6 Industrial Policy is Reloaded

In 2024, industrial policy is not only “reborn”, but also “reloaded". There is a large willingness of policy makers to engage in industrial policies, with unprecedented funding made available (Evenett et al 2024). We are experiencing industrial policy “at scale”: “In countries that are already rich the state, after decades of free-market rhetoric, is back in a big way. Governments are spending hundreds of billions on handouts for industries they deem to be strategically important” (Economist 2024).

This is only to a limited extent the result of changes in conceptual thinking or in the evidence base on industrial policy. Instead, it is driven by changes in the political context, from people's demands on their governments – a particular concern given the key elections on the calendar this year (US, EU, India) – to pressures in an increasingly fragmented geopolitical system. And it is driven by new needs, especially the green transition and the rising concerns about shared prosperity. The past policy consensus is perceived to have been insufficient to provide policy makers with the necessary tools to address these challenges.

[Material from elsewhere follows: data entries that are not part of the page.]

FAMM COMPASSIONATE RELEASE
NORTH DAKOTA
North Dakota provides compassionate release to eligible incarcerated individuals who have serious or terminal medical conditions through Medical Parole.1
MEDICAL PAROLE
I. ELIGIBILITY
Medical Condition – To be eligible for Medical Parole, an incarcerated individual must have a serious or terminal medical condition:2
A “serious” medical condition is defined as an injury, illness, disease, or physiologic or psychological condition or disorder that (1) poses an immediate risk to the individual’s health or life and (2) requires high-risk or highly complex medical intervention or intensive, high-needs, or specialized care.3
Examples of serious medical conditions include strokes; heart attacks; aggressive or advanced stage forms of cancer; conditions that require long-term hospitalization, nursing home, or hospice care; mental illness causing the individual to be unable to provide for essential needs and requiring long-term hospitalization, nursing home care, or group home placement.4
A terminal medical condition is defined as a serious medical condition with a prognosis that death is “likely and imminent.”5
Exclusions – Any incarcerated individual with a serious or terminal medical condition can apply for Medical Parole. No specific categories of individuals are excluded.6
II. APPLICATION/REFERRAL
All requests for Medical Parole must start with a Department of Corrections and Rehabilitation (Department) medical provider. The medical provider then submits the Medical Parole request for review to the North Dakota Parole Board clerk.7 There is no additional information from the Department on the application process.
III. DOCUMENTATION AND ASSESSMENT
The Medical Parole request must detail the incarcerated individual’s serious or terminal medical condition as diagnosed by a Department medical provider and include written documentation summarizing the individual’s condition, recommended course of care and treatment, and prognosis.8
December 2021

This “reloading” of industrial policy might be politically inevitable. But as the papers in this special issue point out, the reloaded industrial policies need to take account of the many learnings that the industrial policies of the past offer. Otherwise, the current rise in industrial policy action could fail to achieve impact and may even backfire, economically as well as eventually politically. The research presented here does provide concrete learnings and suggestions that can hopefully help guide policy makers and researchers to chart out a path that can avoid this fate.